Bila sel tumbuhan berada dalam larutan hipertonik, membran sel yang fleksibel menarik diri dari dinding sel yang kaku, tetapi tetap bergabung ke dinding sel pada titik-titik yang disebut plasmodesmata. Sel-sel yang sering mengambil pada penampilan dari sebuah bantalan, dan plasmodesmata hampir berhenti berfungsi karena mereka menjadi terbatas, kondisi yang dikenal sebagai plasmolysis. Dalam sel-sel tanaman persyaratan isotonik, hipotonik dan hipertonik tidak benar-benar dapat digunakan secara akurat karena tekanan yang diberikan oleh dinding sel secara signifikan mempengaruhi titik keseimbangan osmotik.
Beberapa organisme telah berevolusi dengan metode rumit untuk menghindari hipertonisitas. Misalnya, air asin adalah hipertonik untuk ikan yang hidup di dalamnya. Karena ikan membutuhkan luas permukaan yang besar dalam insang untuk berhubungan dengan air laut dalam pertukaran gas, mereka kehilangan air ke laut secara osmosis dari sel-sel insang. Mereka merespon kehilangannya dengan minum sejumlah besar air asin, dan secara aktif mengeluarkan kelebihan garam. Proses ini disebut osmoregulasi.
Larutan hipotonik memiliki konsentrasi zat terlarut yang lebih daripada larutan lainnya. Dalam biologi, larutan di luar sel disebut hipotonik jika memiliki konsentrasi zat terlarut lebih rendah relatif terhadap sitosol. Karena tekanan osmotik, air berdifusi ke dalam sel, dan sel sering muncul bombastis, atau kembung.
Untuk sel-sel tanpa dinding sel, seperti sel-sel hewan, jika gradien cukup besar, penyerapan kelebihan air dapat menghasilkan tekanan yang cukup untuk menyebabkan sitolisis, atau pecahnya sel.
Bila sel tumbuhan berada dalam larutan yang hipotonik, sentral vakuola mengambil air tambahan dan mendorong membran sel ke dinding sel. Karena kekakuan dari dinding sel, ia mendorong kembali, mencegah sel agar tidak meledak. Ini disebut tekanan turgor.[2]
Larutan dikatakan isotonik ketika konsentrasi osmol efektif sama seperti larutan yang lain. Dalam biologi, larutan di kedua sisi membran sel adalah isotonik jika konsentrasi zat terlarut di luar sel sama dengan konsentrasi zat terlarut di dalam sel.
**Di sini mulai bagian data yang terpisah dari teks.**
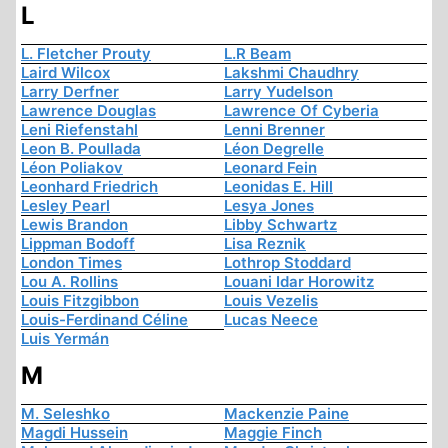
L
L. Fletcher Prouty
L.R Beam
Laird Wilcox
Lakshmi Chaudhry
Larry Derfner
Larry Yudelson
Lawrence Douglas
Lawrence Of Cyberia
Leni Riefenstahl
Lenni Brenner
Leon B. Poullada
Léon Degrelle
Léon Poliakov
Leonard Fein
Leonhard Friedrich
Leonidas E. Hill
Lesley Pearl
Lesya Jones
Lewis Brandon
Libby Schwartz
Lippman Bodoff
Lisa Reznik
London Times
Lothrop Stoddard
Lou A. Rollins
Louani Idar Horowitz
Louis Fitzgibbon
Louis Vezelis
Louis-Ferdinand Céline
Lucas Neece
Luis Yermán
M
M. Seleshko
Mackenzie Paine
Magdi Hussein
Maggie Finch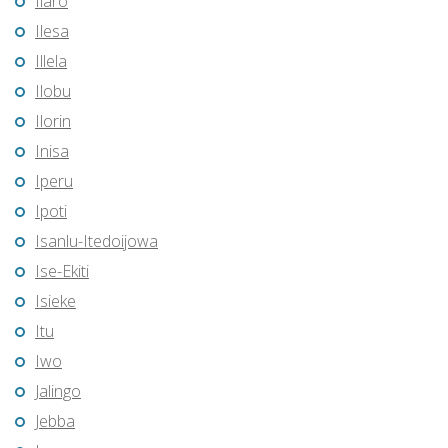
Ilaro
Ilesa
Illela
Ilobu
Ilorin
Inisa
Iperu
Ipoti
Isanlu-Itedoijowa
Ise-Ekiti
Isieke
Itu
Iwo
Jalingo
Jebba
Dalam hal ini sel tidak membengkak atau menyusut karena tidak ada gradien konsentrasi untuk mendorong difusi air melintasi membran sel. Molekul air bebas berdifusi melalui membran plasma di kedua arah, dan karena laju difusi air adalah sama di setiap arah, sel tidak akan mendapatkan atau kehilangan air.
Laruta iso-osmolar dapat menjadi hipotonik jika zat terlarut dapat menembus membran sel. Misalnya, iso-osmolar urea larutan hipotonik ke sel-sel darah merah, menyebabkan lisis. Hal ini disebabkan urea memasuki sel menuruni gradien konsentrasi, diikuti oleh air. Dengan osmolaritas normal saline, 9 gram NaCl dilarutkan dalam air untuk total volume satu liter, merupakan perkiraan dekat ke osmolaritas NaCl dalam darah (sekitar 290 mOsm/L). Dengan demikian, normal saline hampir isotonik dengan plasma darah. Baik natrium atau ion klorida dapat dengan bebas melewati membran plasma, tidak seperti urea.